If a line in the entries below contains "blijf", copy it.

» **MATERIAL TO PROCESS**
'''

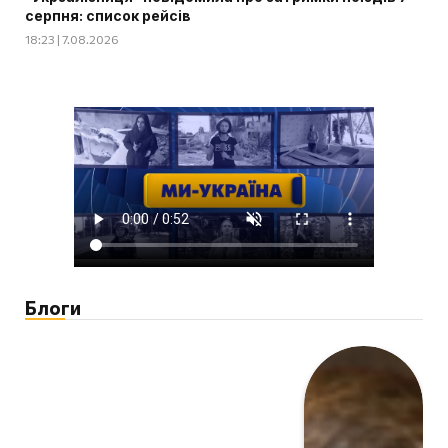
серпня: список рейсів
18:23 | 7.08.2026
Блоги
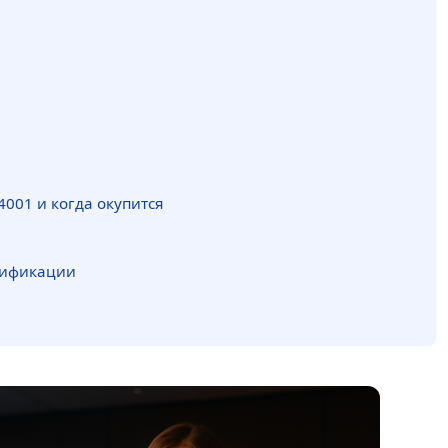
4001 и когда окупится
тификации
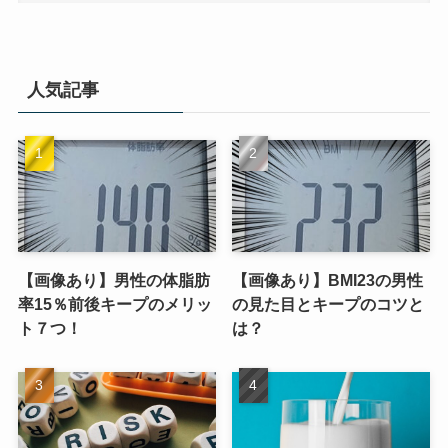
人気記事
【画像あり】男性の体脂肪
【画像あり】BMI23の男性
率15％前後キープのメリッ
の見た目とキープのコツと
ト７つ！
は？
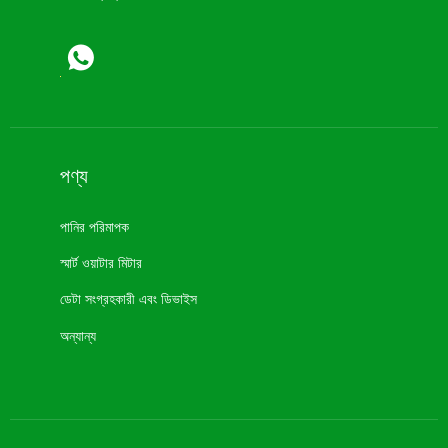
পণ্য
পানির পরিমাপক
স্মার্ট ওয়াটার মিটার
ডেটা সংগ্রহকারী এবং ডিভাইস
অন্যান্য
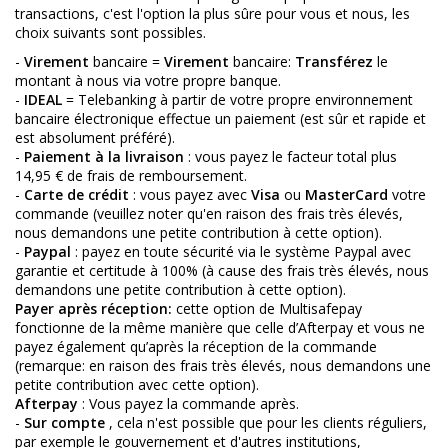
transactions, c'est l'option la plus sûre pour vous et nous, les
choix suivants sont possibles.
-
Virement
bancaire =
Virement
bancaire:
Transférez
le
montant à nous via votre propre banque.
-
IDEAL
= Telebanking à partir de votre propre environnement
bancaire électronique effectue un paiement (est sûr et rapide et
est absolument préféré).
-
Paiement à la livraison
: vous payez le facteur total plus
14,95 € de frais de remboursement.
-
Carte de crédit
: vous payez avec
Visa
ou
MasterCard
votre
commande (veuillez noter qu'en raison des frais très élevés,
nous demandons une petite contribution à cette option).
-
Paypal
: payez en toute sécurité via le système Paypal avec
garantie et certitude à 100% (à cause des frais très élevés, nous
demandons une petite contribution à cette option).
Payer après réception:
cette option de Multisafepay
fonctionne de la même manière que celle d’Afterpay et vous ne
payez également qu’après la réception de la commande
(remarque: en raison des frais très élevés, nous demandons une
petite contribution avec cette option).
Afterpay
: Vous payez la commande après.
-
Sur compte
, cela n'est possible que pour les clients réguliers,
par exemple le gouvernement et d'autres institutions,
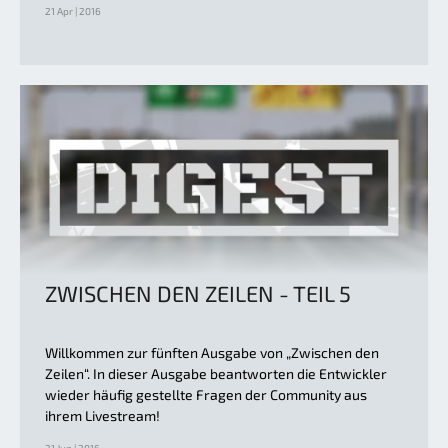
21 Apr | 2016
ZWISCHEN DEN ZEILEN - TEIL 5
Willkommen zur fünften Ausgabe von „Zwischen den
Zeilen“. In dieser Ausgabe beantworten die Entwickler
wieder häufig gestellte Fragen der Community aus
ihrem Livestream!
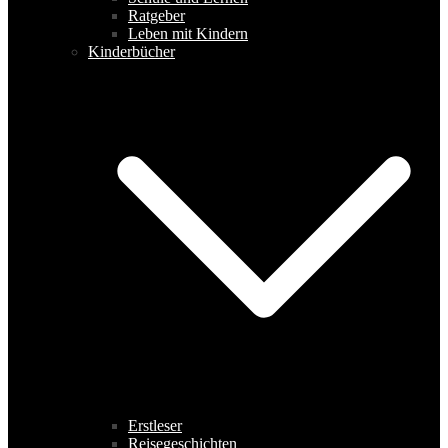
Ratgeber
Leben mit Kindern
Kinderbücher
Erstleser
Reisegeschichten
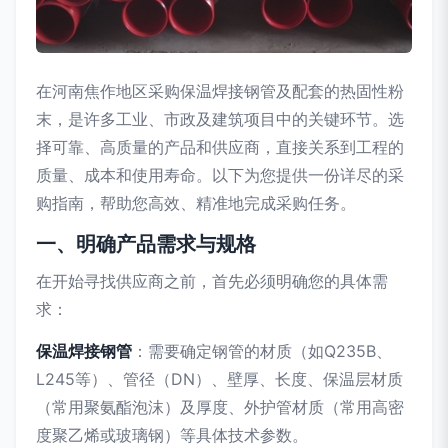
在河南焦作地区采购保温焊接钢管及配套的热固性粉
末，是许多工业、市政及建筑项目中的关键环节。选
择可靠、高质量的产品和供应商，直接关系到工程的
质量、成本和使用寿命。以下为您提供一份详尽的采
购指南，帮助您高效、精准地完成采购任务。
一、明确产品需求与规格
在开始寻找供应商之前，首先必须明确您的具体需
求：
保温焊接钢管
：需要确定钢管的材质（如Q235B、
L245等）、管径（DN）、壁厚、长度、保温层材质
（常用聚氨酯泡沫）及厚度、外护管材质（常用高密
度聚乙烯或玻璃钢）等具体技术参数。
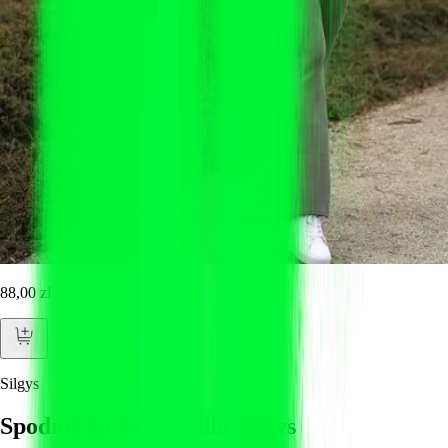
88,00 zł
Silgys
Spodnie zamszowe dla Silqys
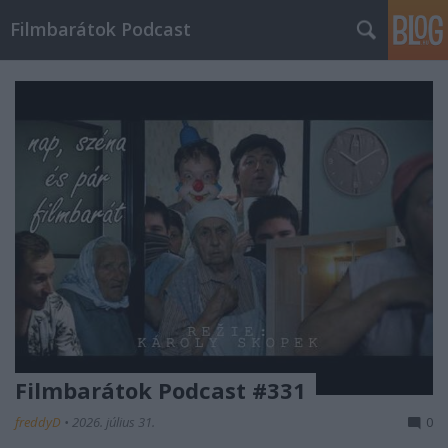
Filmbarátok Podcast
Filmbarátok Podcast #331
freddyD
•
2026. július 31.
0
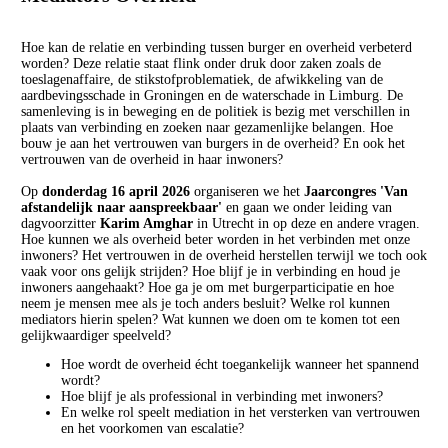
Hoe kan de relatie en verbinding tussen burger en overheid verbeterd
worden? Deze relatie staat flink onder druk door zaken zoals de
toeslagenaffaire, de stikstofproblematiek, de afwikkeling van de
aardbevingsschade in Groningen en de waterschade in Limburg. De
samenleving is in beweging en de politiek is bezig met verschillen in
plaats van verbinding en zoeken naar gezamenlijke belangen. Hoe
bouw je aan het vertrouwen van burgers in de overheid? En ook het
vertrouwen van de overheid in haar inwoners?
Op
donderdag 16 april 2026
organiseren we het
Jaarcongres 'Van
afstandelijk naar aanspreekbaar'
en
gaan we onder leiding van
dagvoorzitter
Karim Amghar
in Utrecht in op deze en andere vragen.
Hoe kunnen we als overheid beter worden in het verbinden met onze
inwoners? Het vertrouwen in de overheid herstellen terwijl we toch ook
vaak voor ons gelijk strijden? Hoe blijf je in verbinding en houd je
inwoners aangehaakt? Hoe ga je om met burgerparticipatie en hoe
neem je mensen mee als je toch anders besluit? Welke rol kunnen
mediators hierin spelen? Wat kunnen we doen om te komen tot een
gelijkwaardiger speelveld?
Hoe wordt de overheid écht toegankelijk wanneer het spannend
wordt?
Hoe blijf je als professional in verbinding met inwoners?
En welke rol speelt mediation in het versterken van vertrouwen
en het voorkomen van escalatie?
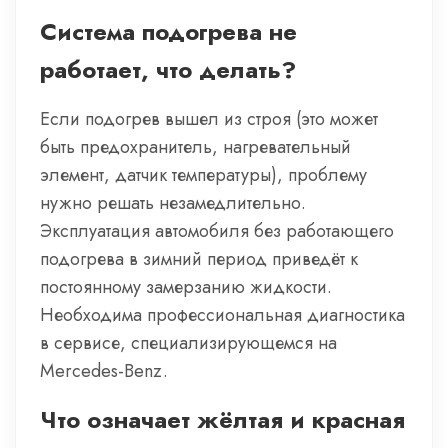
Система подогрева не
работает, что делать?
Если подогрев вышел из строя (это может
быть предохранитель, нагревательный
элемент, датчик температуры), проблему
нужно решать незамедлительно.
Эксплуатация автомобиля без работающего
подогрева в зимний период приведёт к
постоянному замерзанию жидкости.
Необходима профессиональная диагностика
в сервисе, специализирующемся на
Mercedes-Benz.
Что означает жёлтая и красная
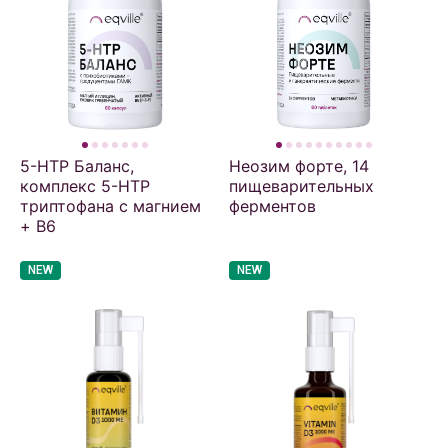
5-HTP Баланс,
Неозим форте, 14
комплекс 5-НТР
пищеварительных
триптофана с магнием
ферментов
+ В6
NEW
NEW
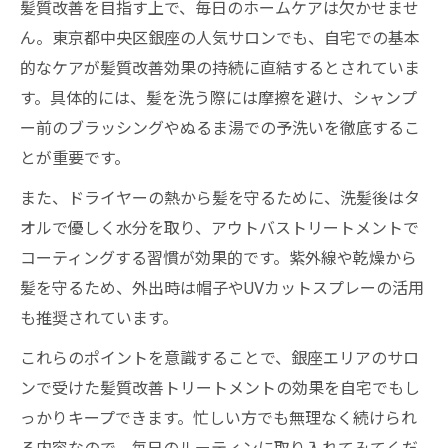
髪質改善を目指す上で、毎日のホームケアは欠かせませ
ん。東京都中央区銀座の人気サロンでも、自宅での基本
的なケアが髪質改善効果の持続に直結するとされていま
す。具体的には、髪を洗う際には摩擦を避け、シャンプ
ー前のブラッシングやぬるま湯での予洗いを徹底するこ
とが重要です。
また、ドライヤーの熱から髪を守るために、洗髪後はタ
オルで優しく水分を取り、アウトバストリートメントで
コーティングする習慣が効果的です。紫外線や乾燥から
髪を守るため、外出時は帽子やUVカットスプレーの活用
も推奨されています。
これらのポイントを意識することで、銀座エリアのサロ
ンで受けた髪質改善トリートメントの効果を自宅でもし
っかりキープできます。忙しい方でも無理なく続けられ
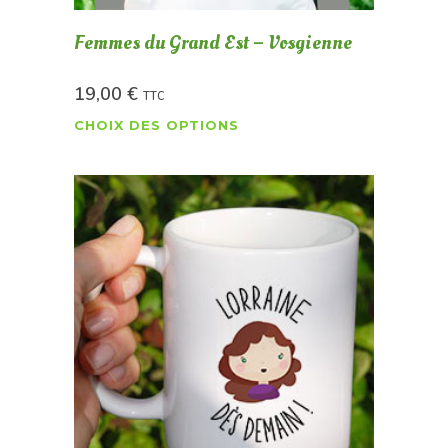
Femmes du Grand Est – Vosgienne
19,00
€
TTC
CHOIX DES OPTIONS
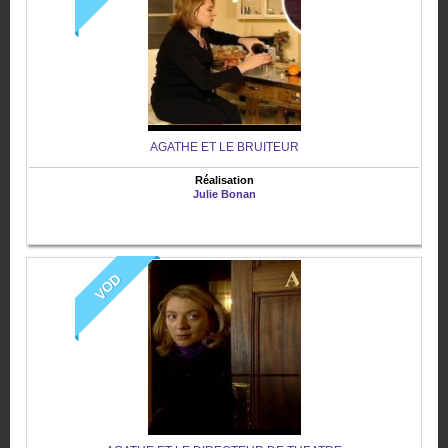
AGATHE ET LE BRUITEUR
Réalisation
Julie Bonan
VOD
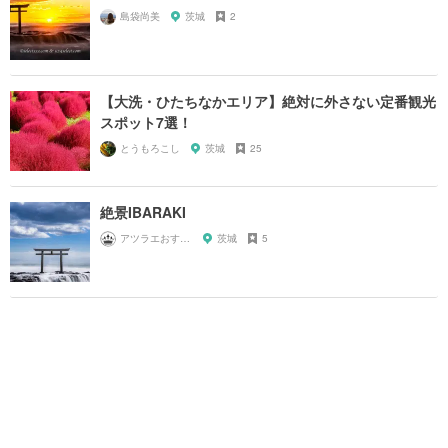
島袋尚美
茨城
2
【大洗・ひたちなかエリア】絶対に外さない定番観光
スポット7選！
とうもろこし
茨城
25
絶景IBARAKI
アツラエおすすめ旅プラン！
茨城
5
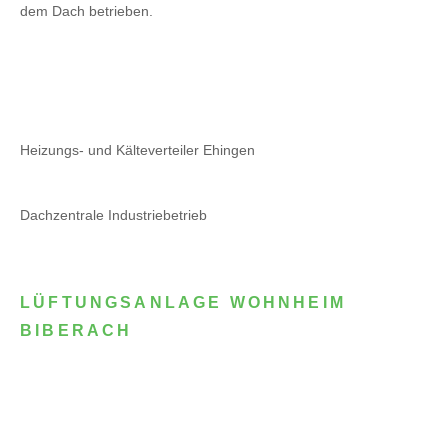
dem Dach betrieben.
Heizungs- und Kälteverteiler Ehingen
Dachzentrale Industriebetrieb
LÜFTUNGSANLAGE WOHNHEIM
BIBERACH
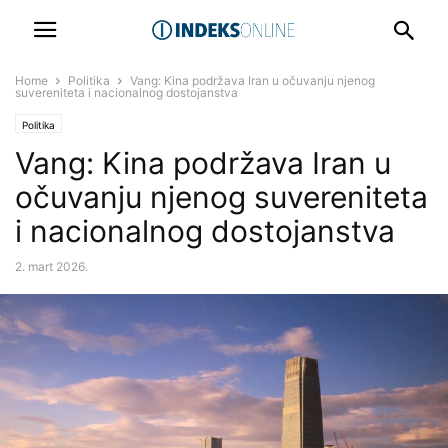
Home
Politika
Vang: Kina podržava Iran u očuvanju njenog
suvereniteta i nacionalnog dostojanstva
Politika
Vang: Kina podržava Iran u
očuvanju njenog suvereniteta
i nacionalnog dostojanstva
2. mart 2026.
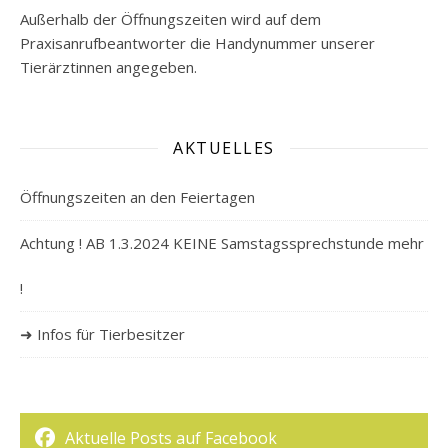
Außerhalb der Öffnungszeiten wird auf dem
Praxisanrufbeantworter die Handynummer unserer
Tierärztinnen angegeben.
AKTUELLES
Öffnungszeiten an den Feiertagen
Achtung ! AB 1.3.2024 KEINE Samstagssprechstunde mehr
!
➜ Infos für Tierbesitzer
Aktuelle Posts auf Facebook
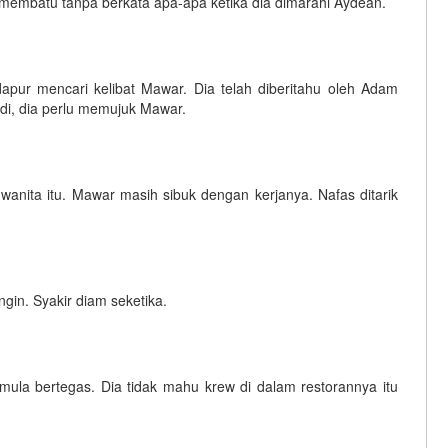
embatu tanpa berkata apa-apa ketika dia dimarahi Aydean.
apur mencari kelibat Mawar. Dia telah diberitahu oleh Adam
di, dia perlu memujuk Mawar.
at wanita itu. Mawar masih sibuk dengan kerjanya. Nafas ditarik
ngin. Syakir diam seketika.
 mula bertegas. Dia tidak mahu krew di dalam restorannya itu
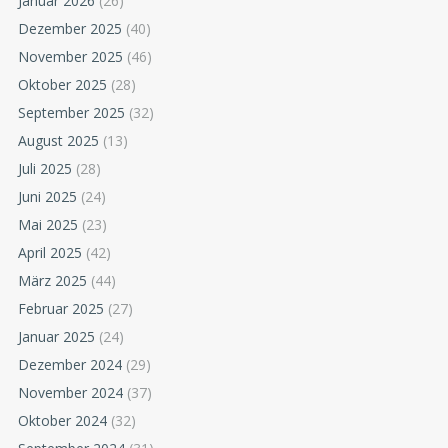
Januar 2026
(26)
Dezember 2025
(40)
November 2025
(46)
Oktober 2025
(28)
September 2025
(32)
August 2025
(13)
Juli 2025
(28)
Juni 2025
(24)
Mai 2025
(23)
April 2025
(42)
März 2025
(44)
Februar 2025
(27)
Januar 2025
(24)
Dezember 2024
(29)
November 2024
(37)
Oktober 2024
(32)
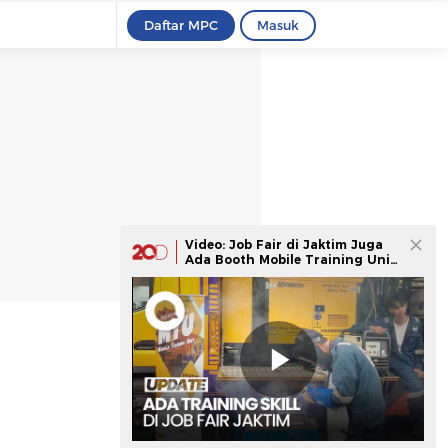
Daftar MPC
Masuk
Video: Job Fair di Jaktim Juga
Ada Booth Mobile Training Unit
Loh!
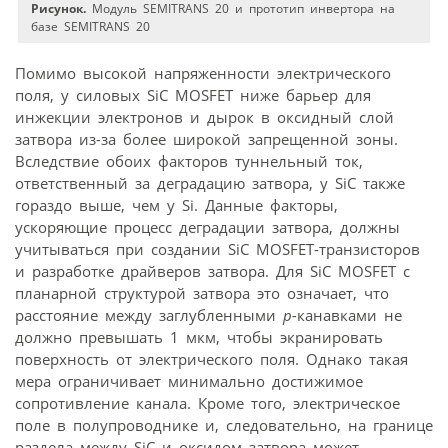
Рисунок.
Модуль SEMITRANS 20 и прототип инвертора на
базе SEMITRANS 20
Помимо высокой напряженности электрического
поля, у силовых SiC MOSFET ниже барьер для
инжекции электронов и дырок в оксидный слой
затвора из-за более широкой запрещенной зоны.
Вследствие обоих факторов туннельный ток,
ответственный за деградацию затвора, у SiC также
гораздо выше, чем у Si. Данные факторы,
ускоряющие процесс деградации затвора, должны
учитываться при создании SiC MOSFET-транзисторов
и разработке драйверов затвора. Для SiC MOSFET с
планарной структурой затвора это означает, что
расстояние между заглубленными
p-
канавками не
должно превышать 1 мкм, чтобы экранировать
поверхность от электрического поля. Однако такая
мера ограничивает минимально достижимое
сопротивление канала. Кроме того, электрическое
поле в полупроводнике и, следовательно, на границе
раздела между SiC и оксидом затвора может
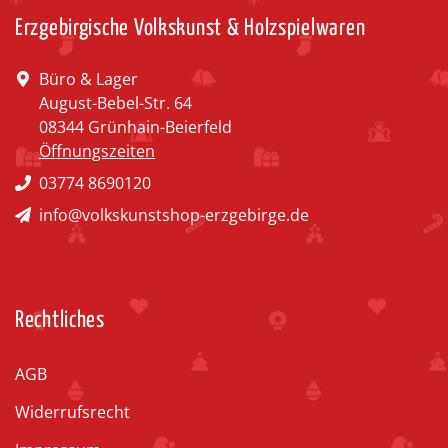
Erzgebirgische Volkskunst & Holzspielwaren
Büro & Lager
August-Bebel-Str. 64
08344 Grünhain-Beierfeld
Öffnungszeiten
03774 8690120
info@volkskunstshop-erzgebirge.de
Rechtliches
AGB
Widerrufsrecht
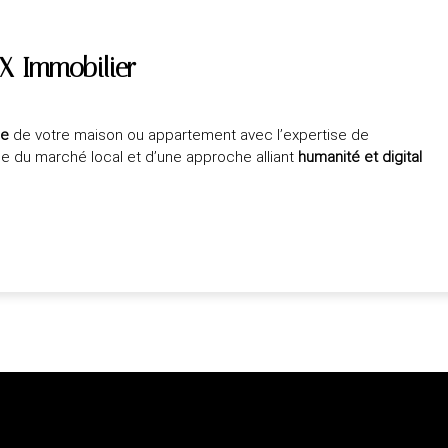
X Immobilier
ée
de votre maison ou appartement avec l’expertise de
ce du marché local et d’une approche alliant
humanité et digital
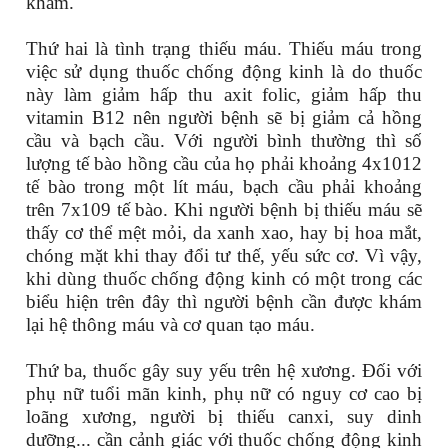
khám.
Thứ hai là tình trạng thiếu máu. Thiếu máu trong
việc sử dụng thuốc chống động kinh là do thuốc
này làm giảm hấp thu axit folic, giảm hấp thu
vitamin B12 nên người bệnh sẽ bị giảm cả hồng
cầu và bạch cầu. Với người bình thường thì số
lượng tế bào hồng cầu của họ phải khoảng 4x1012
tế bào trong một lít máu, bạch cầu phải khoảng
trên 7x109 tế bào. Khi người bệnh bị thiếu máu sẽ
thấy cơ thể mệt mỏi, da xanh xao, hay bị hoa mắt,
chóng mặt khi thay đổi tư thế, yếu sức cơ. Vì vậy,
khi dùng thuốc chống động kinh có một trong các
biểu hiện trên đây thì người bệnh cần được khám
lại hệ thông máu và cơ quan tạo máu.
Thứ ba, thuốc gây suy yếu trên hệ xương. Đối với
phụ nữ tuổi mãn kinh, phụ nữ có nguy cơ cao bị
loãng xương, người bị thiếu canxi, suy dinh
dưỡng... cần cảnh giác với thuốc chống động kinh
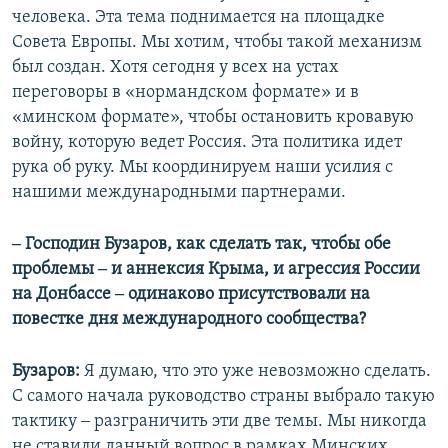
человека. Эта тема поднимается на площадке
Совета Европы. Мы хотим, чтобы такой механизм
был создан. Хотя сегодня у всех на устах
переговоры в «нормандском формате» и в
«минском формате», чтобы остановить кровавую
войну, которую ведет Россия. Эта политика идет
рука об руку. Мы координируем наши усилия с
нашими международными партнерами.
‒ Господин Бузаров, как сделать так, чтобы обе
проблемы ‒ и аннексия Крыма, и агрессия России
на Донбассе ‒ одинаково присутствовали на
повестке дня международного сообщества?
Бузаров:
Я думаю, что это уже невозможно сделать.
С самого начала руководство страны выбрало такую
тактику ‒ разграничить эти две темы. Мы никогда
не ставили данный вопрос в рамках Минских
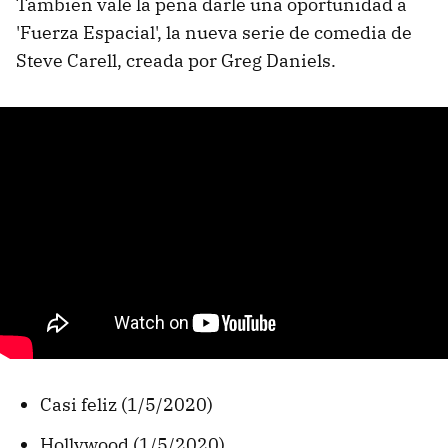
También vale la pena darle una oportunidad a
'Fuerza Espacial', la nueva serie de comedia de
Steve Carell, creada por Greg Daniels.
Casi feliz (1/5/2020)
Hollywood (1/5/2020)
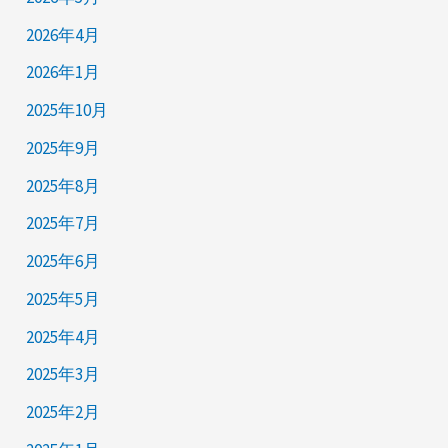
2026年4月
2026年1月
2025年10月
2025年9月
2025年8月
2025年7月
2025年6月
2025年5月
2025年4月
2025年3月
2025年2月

'''

» **WRITTEN SOLUTION**
vaak voor ons gelijk strijden? Hoe blijf je in verbinding en houd je
Hoe blijf je als professional in verbinding met inwoners?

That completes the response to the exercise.